The argument is being made by senior Shadow Cabinet members, some of the new intake of MPs repelled by the horse-trading in votes under way yesterday and by middle-rank Labour MPs who believe the party should prepare for government.

Ending or scaling down the elections, leaving the Labour leader either more or total discretion to decide who takes the key front- bench posts, is seen by its advocates as the next stage in Labour's modernisation. It would mean overturning one more part of the Bennite revolution.

It would give Mr Blair the greatest flexibility since Attlee in choosing his Cabinet should he win the election, as existing parliamentary party rules say the first Cabinet of a Labour government should be drawn from the Shadow Cabinet.

'There's definitely a mood for these elections to be the last,' one senior Shadow Cabinet member said yesterday. The existing annual elections were 'a waste of space and a big diversion'.

A former Labour frontbencher from the party's left said a case remained for electing a Shadow Cabinet of a dozen, including four women, leaving the leader to appoint the best available talent for the remaining eight or ten posts, and free to appoint his own chief whip from among the Shadow Cabinet.

'The elections at present are not about talent. They are about popularity, power blocks and patronage, and too many time- servers get elected.'

One of Labour's newer MPs said: 'There's a strong feeling among the '92 intake that the time has come for honest voting.'

The move for reform comes as Labour MPs were yesterday faced with a near record 52 candidates for the 18 places available, with 17 women - virtually half of Labour's women MPs - standing.

One senior MP complained that the combined effect of Labour's national executive and Shadow Cabinet elections 'is to fill all our pigeon-holes with piles of bumpf across the summer and autumn as candidates issue background papers about this and policy documents about that to ensure they get noticed and elected'.
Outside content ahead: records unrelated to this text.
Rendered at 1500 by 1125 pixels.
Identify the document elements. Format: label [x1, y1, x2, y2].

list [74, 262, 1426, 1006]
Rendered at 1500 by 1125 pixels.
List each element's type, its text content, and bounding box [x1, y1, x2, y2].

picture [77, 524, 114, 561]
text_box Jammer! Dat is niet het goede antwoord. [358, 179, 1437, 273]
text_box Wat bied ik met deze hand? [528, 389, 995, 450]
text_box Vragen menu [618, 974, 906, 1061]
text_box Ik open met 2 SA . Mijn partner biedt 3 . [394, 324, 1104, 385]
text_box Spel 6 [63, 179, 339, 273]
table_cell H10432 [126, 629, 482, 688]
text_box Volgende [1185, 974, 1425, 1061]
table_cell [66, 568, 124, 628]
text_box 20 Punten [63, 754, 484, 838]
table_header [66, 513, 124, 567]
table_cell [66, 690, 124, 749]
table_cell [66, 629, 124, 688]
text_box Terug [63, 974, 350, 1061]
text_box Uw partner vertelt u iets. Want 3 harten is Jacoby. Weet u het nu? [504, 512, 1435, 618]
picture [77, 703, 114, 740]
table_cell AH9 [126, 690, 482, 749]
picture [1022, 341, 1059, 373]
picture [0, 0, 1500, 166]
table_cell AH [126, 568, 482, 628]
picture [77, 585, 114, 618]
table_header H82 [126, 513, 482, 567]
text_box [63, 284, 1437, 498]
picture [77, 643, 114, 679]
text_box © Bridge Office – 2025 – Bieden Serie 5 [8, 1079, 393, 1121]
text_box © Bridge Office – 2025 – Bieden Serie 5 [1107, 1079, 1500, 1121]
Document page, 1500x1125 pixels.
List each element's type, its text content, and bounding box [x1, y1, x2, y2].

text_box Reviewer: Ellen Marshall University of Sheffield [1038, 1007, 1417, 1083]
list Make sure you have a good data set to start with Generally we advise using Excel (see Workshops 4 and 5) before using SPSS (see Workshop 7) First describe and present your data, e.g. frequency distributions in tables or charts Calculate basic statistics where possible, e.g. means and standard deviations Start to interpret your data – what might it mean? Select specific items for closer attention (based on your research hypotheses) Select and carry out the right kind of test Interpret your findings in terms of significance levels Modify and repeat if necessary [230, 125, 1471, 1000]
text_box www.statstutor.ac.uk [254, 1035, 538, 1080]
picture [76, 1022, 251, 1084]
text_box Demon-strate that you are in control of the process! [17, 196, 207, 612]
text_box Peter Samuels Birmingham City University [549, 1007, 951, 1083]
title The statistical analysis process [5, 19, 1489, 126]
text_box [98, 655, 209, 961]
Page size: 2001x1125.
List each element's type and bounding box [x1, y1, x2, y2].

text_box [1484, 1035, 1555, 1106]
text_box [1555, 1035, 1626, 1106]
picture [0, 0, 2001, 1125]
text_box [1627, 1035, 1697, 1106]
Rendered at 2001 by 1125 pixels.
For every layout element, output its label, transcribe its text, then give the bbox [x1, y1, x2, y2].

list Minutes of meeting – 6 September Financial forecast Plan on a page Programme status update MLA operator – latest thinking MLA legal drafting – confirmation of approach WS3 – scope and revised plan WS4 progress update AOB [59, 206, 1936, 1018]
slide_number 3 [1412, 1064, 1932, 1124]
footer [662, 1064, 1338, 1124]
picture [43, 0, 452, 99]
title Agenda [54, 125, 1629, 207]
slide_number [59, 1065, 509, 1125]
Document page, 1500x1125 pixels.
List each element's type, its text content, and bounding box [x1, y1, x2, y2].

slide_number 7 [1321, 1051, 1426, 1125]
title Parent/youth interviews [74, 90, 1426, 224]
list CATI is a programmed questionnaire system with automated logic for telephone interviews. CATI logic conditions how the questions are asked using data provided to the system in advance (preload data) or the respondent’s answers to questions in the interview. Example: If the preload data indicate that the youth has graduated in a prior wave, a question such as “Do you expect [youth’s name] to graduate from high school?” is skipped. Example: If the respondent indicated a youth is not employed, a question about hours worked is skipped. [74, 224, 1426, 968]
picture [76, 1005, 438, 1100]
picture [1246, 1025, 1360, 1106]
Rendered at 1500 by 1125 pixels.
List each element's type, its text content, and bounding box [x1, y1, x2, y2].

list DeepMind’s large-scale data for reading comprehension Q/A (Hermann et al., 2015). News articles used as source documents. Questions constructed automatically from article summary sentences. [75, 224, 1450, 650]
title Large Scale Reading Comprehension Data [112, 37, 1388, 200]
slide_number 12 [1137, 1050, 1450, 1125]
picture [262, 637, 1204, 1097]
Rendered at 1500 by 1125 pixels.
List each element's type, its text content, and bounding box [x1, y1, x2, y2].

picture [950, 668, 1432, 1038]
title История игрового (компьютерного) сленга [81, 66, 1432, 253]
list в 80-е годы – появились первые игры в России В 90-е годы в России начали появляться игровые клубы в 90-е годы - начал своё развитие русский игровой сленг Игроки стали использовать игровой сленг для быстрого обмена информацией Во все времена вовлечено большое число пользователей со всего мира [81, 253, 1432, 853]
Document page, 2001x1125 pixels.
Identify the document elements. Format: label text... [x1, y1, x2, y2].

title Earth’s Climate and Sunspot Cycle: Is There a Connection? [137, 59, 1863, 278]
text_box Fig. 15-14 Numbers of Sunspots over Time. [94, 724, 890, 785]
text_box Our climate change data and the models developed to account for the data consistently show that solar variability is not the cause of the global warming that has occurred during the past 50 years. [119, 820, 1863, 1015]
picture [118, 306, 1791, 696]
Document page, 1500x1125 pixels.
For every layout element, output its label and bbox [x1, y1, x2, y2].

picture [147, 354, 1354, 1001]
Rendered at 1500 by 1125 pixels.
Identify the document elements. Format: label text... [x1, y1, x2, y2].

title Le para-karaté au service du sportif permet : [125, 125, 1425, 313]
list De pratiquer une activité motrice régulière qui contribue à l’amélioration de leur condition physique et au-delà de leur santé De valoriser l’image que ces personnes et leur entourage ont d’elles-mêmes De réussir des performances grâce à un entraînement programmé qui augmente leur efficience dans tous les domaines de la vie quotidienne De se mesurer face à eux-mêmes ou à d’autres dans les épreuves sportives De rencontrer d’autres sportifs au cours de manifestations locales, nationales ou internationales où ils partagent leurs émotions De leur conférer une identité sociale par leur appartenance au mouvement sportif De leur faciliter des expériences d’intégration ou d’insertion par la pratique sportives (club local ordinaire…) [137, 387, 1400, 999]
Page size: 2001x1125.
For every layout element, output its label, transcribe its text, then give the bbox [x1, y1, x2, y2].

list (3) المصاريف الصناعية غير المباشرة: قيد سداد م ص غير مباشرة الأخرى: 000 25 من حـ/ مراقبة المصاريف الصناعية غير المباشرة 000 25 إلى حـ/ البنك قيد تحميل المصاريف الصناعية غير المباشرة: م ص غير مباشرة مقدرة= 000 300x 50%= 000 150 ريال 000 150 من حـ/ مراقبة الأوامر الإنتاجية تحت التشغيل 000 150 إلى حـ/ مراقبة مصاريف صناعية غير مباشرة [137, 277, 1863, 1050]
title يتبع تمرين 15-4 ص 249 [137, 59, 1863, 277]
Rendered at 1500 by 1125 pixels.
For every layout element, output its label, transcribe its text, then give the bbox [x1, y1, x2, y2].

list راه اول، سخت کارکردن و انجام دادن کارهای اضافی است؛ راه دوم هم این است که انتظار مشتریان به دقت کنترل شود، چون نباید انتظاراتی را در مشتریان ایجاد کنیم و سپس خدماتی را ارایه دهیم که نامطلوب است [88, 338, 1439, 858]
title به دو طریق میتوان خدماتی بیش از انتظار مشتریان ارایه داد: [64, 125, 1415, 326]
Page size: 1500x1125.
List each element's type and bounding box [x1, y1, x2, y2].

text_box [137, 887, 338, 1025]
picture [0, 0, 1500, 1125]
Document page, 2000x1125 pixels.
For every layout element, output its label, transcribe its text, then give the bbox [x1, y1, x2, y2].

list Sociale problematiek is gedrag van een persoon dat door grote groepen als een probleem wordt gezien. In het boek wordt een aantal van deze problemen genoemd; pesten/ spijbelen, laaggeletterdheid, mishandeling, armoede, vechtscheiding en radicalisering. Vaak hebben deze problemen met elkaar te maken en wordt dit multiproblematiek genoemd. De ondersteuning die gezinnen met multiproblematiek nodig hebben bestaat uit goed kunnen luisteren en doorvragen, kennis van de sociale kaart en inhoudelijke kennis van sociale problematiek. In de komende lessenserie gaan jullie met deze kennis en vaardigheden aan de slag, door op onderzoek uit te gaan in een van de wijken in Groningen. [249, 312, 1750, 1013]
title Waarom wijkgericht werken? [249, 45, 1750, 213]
Many MPs see Labour's Shadow Cabinet divided into a clear first and second division, but with no certainty that the less accomplished performers will be relegated because of a nightmarish voting system, the women's quota vote, and left-right, North-South, and other splits.

Yesterday, established Shadow Cabinet members and aspirants were all highly visible in the lobbies drumming up final votes. One northern MP complained: 'If they'd canvassed this hard at the '92 election we might have been in Government now.'

MPs expect Mr Blair to place his own clear stamp on the new Shadow Cabinet, paying little attention to precise rankings in the election in awarding key posts.